### Der Textauszug
'''

Kann die Veröffentlichung des vorläufigen Endergebnisses noch angefochten werden?

Das Bundesverfassungsgericht hat am Mittwoch (14.9.2005) entschieden, dass das vorläufige amtliche Endergebnis der Bundestagswahl vom 18. September wie geplant noch in der Wahlnacht veröffentlicht werden kann. Die Karlsruher Richter wiesen die Eilanträge mehrerer Bürger gegen eine Veröffentlichung unmittelbar nach der Auszählung als unzulässig ab und verwiesen sie auf Klagemöglichkeiten nach der Wahl. Die Karlsruher Richter fällten also keine inhaltliche Entscheidung über die Argumente der Kläger, sondern verwiesen sie lediglich auf die Wahlprüfungsbeschwerde. Rechtsschutz gegen "Entscheidungen und Maßnahmen, die sich unmittelbar auf das Wahlverfahren beziehen", sei nach dem Grundgesetz und dem Bundeswahlgesetz erst nach der Wahl möglich. Nach Artikel 41 Grundgesetz ist für eine entsprechende Prüfung zunächst der Bundestag zuständig; gegen seine Entscheidung ist eine Beschwerde an das Bundesverfassungsgericht zulässig.

Wer hat geklagt und warum?

Gegen die Veröffentlichung des Wahlergebnisses am Wahl-Sonntag hatten mehrere Bürger geklagt. Der Eilantrag der saarländischen Bundestagskandidatin Elvira Ibraimkulova wurde von den Verfassungsrichtern aus mindestens zehn derartigen Anträgen als Muster ausgewählt und als unzulässig zurückgewiesen.

'''

### Bereitgestelltes Material
'''

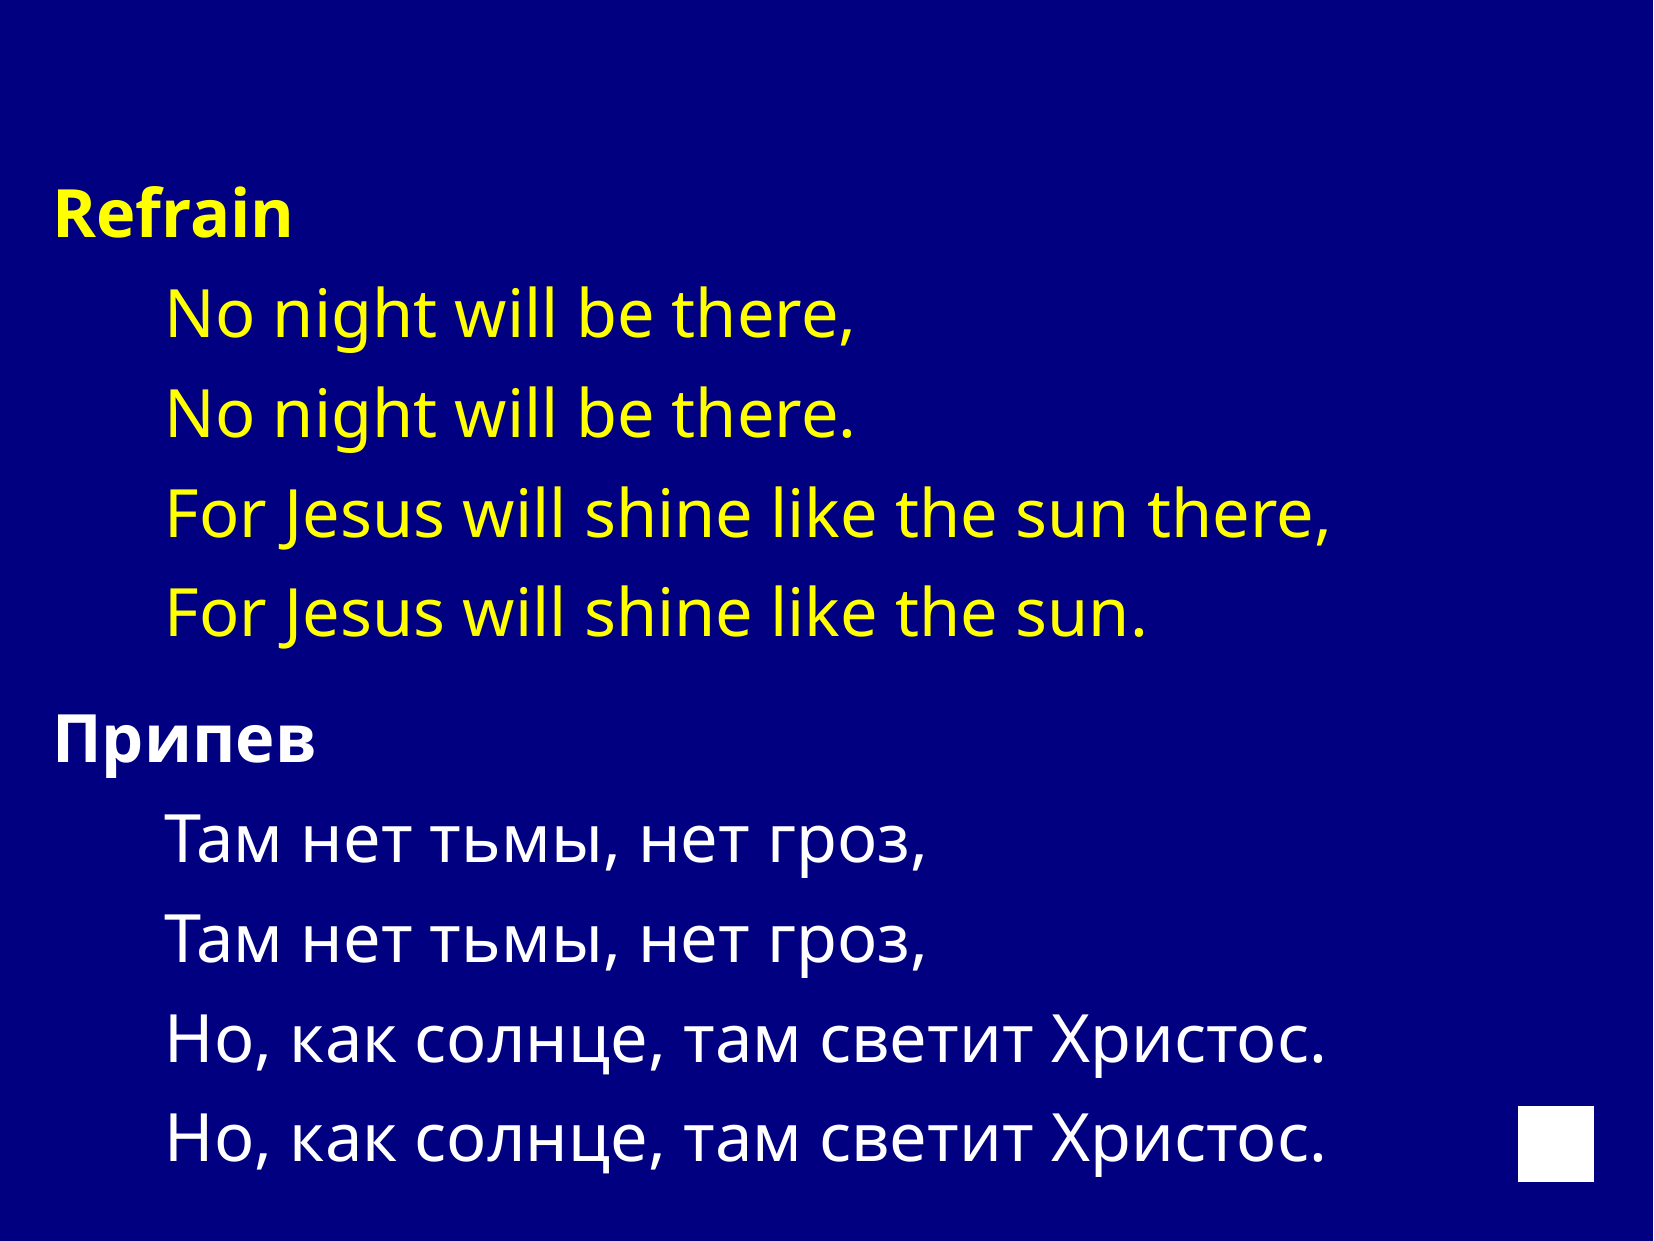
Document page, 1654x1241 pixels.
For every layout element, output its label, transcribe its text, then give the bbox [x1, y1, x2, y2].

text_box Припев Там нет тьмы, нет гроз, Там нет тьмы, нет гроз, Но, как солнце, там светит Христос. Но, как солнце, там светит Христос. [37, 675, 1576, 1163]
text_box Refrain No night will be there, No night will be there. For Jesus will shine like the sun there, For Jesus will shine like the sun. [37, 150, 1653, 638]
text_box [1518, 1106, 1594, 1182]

'''
'''

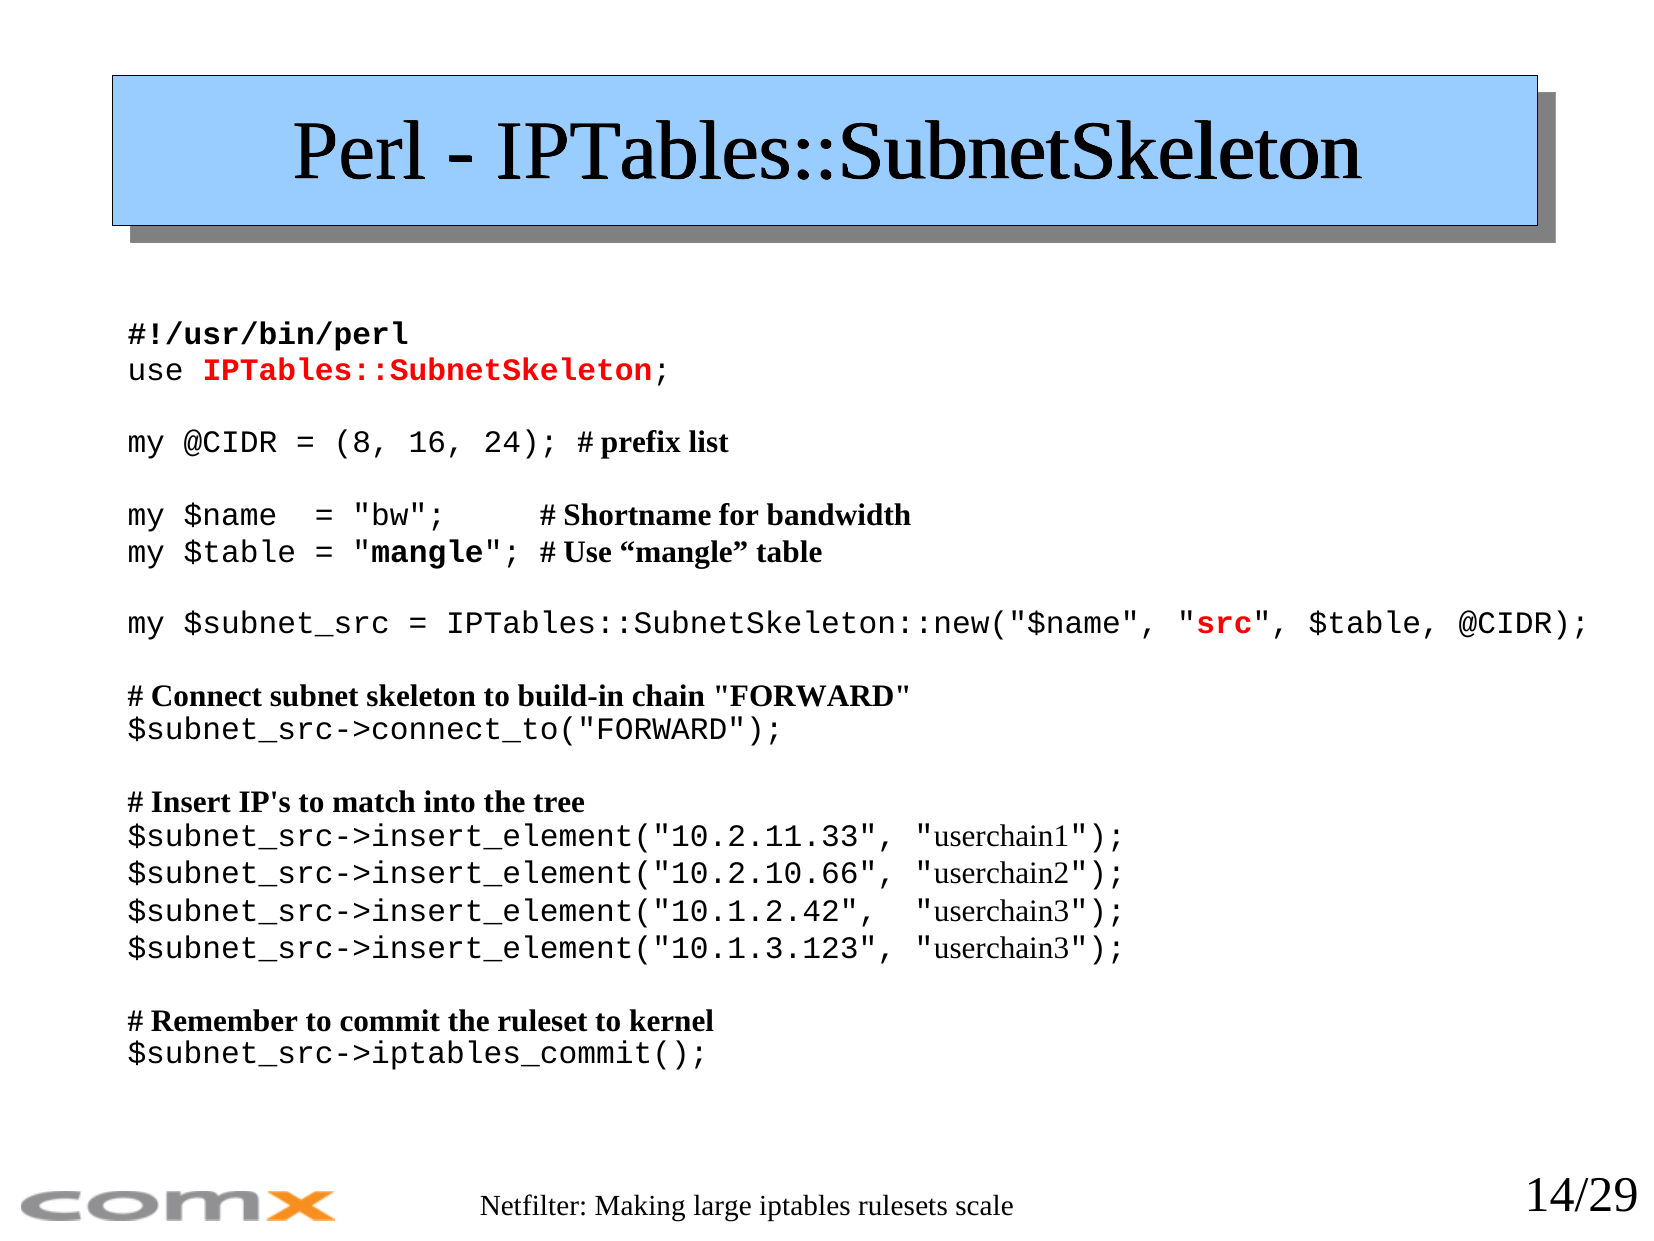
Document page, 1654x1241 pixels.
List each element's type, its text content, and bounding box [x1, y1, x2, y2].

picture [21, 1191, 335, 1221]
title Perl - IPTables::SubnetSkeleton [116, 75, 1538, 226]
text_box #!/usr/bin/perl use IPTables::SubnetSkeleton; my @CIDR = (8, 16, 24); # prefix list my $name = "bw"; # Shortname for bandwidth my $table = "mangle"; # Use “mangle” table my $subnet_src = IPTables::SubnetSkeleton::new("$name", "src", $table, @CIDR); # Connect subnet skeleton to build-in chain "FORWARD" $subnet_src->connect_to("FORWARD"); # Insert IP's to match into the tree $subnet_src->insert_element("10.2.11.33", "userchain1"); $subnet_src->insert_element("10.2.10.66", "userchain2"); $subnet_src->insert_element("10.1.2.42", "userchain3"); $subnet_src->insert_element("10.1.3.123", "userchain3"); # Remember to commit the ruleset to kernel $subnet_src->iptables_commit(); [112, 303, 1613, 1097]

'''
'''

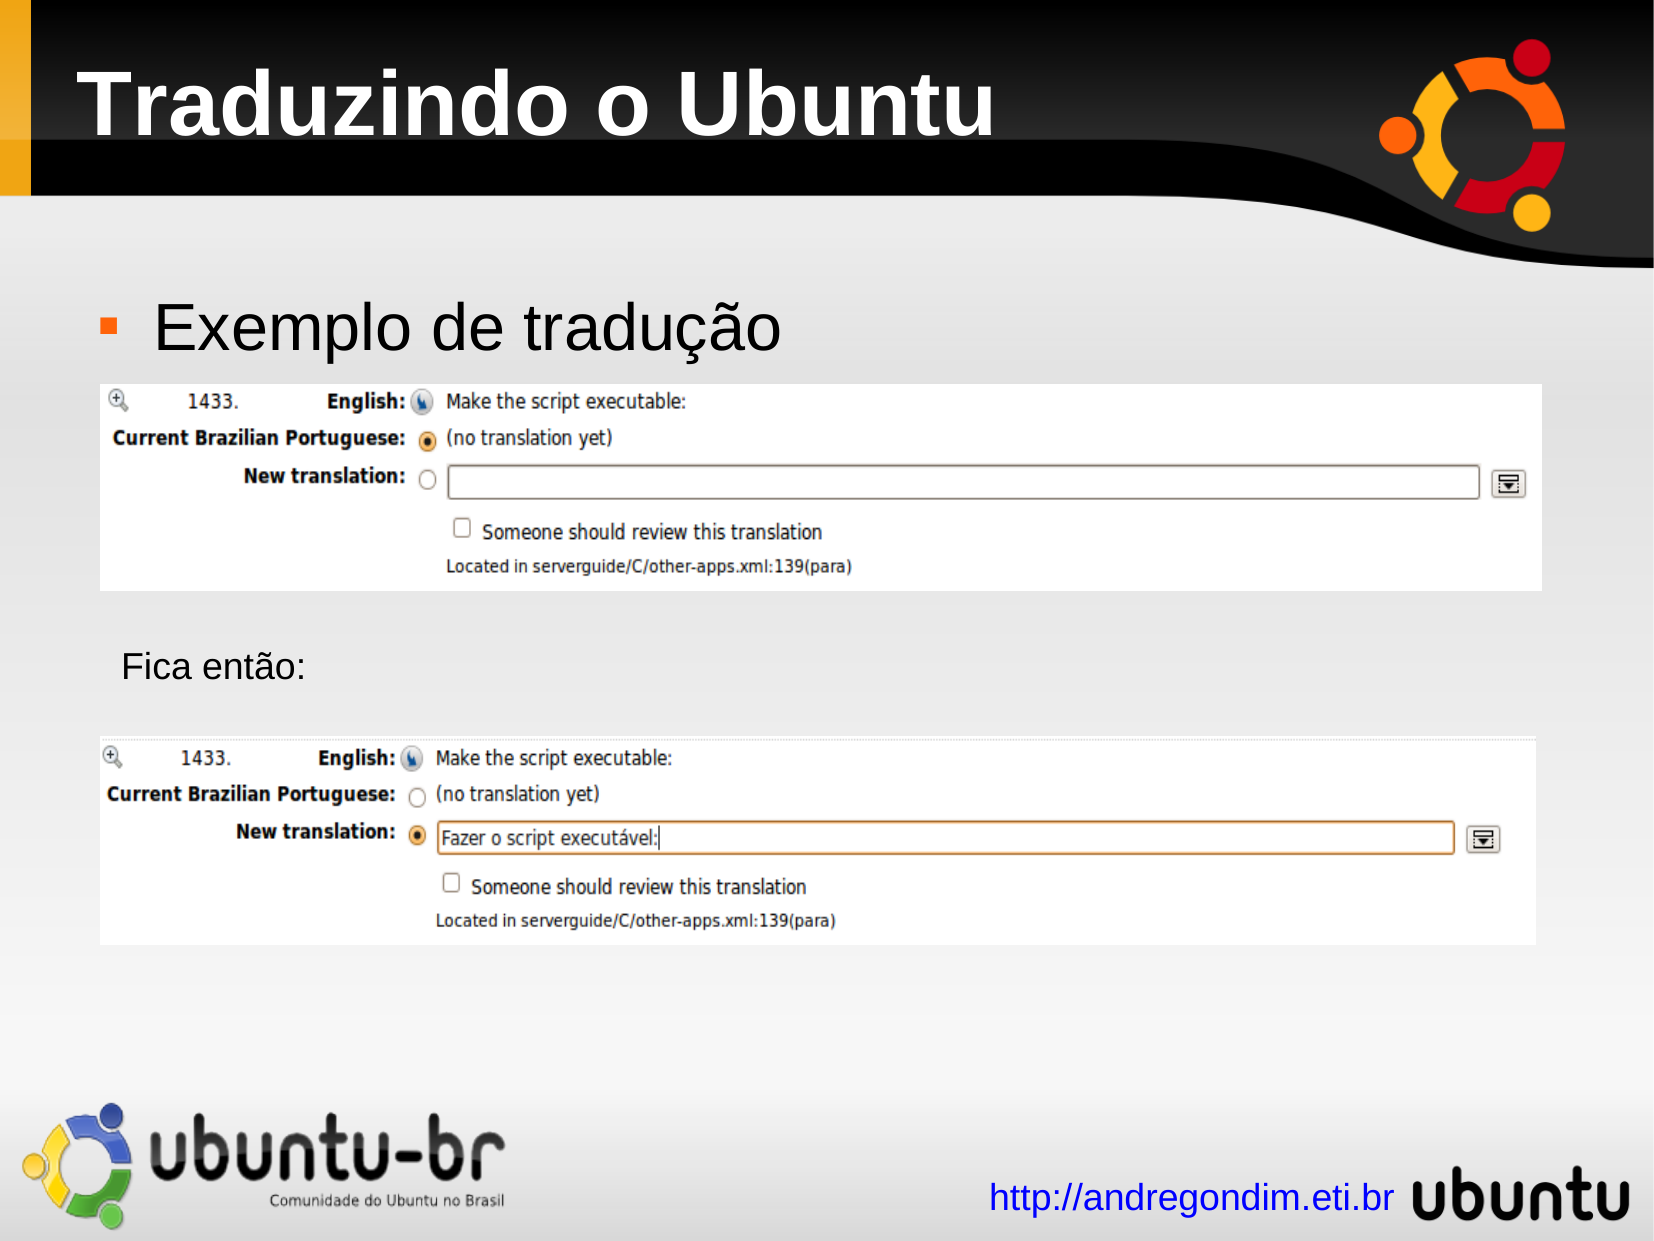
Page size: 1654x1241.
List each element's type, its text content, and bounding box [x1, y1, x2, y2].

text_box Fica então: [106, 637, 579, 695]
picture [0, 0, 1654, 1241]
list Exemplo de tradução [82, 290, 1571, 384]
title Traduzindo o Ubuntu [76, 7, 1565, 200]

'''

### Deine Aufgabe
Setz den Textauszug über die Klagen gegen die Veröffentlichung des Wahlergebnisses fort und knüpf dabei direkt an seinen letzten Satz an. Die Datensätze spielen dafür keine Rolle.

### Dein Ergebnis
Als Grund für die Klage hatten sie und die übrigen Kläger eine Ungleichheit der Wahl geltend gemacht. Denn in Kenntnis der übrigen Resultate könnten Wahlberechtigte am 2. Oktober in Dresden ihre Stimme gezielt abgeben, um das vorläufige amtliche Wahlergebnis zu beeinflussen. Damit käme ihnen aber ein ungleich größeres Gewicht zu. Damit sei das "Prinzip der gleichen Erfolgschance" verletzt. "Eine Wahl muss immer blind erfolgen und nicht in Kenntnis des Wahlergebnisses", meint zum Beispiel der Verfassungsrechtler Jörn Ipsen.

Inwiefern wird die Dresdner Nachwahl am 2. Oktober das Ergebnis vom 18. September beeinflussen?

Der Bundeswahlleiter hat eingeräumt, dass eine Korrektur der vorläufigen Sitzverteilung auf Grund der Zweitstimmen nach der Nachwahl in Dresden durchaus nötig werden könnte. Damit sich die Zahl der Sitze ändert, müssen nach Schätzungen von Experten zwischen CDU und SPD in Dresden I über 50.000 Stimmen liegen. Ganz unwahrscheinlich ist eine solche nachträgliche Verschiebung nicht. So verlor die FDP bei der Bundestagswahl 1998 zwischen vorläufigem und amtlichem Endergebnis einen Sitz an die PDS.

Zu einer Änderung der Anzahl der Sitze im Bundestag könnte es kommen, sollte eine Partei im Dresdner Wahlkreis Überhangmandate erzielen. Diese kommen zustande, wenn eine Partei in einem Bundesland über die Erststimme mehr Mandate holt, als ihr nach dem Verhältnis der Zweitstimmen eigentlich zustehen würde. Die direkt gewählten Abgeordneten dürfen ihren Sitz dann trotzdem behalten, die Zahl der Sitze im Bundestag erhöht sich. Nach dem derzeitigen Umfragestand ist es möglich, dass die CDU in Sachsen in diese für sie günstige Situation kommt und durch einen Gewinn in Dresden I ein zusätzliches Mandat erringt.